Abstract
The immune checkpoint blockade (ICB) immunotherapy of cancer has prolonged overall survival for some patients; however, the response rates are still low. Rational design of combination therapy targeting multiple immune checkpoint inhibitors promises to significantly improve the current ICB therapy. TIM-3 and LAG3 are highly expressed in the tumoral-infiltrating lymphocytes (TIL) and monoclonal antibodies targeting these immune inhibitors have been subjected to intensive clinical development. However, the underlying mechanisms are not fully understood. In order to dissect the mechanisms, we first systematically examined Tim-3 expression in immune cells in mouse tumors. We found Tim-3 was expressed in large portions of Treg, CD4, CD8 T cells, DC1, M1, and MDSC. Administration of a none-depleting Tim-3 antibody alone did not affect tumor progress, but combination treatment with Tim-3 and PD-1 mAbs resulted in a synergistic antitumor efficacy. Mechanistically, treatment with either Tim-3 mAbs or PD-1/Tim-3 mAbs led to a decrease of Treg in the tumor microenvironment (TME). In addition, Tim-3 mAbs and PD-1 mAbs either alone or synergistically increased IFN-γ and granzymes production by CD4+ and CD8+ TIL. Interestingly, combined treatment with Tim-3 and PD-1 mAbs greatly increased the expression of Lag3 in TIL, suggesting induction of hyperactivated effector T cells is associated with increased level of checkpoint inhibitory molecules. We further found that the antitumor efficacy with triple combination of PD-1, Tim-3, and Lag3 mAbs was much greater than double combination. Our data demonstrated that checkpoint inhibitors are genetically encoded to control the graded activation of effector T cells and simultaneous blockade of several inhibitors is necessary to fully unleash the power of immunotherapy of cancer.

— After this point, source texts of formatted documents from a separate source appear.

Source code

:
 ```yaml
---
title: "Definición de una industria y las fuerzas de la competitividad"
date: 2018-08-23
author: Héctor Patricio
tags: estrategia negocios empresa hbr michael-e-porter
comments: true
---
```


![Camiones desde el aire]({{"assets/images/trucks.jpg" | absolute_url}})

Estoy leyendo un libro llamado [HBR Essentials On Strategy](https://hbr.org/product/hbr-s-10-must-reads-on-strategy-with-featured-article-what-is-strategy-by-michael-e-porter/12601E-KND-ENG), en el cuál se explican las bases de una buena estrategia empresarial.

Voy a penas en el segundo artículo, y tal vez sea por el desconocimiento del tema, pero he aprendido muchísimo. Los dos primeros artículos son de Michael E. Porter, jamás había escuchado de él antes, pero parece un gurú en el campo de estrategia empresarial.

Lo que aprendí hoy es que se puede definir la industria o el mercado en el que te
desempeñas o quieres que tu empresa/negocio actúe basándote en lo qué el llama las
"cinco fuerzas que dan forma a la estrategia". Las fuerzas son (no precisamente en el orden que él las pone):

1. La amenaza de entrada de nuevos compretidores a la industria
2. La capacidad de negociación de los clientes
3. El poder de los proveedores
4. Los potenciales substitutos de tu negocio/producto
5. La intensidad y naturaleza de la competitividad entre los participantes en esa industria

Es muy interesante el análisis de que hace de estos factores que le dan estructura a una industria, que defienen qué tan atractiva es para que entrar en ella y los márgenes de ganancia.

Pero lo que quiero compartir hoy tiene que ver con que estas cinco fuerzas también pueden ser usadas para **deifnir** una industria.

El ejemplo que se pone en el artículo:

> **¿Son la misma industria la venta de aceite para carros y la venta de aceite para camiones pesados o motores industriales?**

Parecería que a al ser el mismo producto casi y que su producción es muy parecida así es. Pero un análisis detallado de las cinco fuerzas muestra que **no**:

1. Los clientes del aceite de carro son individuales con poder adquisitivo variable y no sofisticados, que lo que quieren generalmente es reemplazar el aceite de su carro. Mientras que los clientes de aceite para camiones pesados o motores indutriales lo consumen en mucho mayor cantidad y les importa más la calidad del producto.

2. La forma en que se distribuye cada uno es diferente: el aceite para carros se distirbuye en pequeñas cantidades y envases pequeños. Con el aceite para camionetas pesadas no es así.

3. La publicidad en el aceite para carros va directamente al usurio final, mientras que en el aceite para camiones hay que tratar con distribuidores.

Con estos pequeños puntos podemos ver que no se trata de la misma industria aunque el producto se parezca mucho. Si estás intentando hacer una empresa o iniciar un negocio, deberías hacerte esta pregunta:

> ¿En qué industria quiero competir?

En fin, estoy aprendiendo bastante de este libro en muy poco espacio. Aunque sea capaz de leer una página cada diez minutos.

Citation Format: Binfeng Lu, Min Yang, Wenwen Du, Wensi Zhai, Runzi Sun, Cuihua Yue, Jingting Jiang. Immune inhibitory receptors restrain hyperactivated effector T cells in the tumor microenvironment [abstract]. In: Proceedings of the AACR Special Conference on Tumor Immunology and Immunotherapy; 2018 Nov 27-30; Miami Beach, FL. Philadelphia (PA): AACR; Cancer Immunol Res 2020;8(4 Suppl):Abstract nr B06.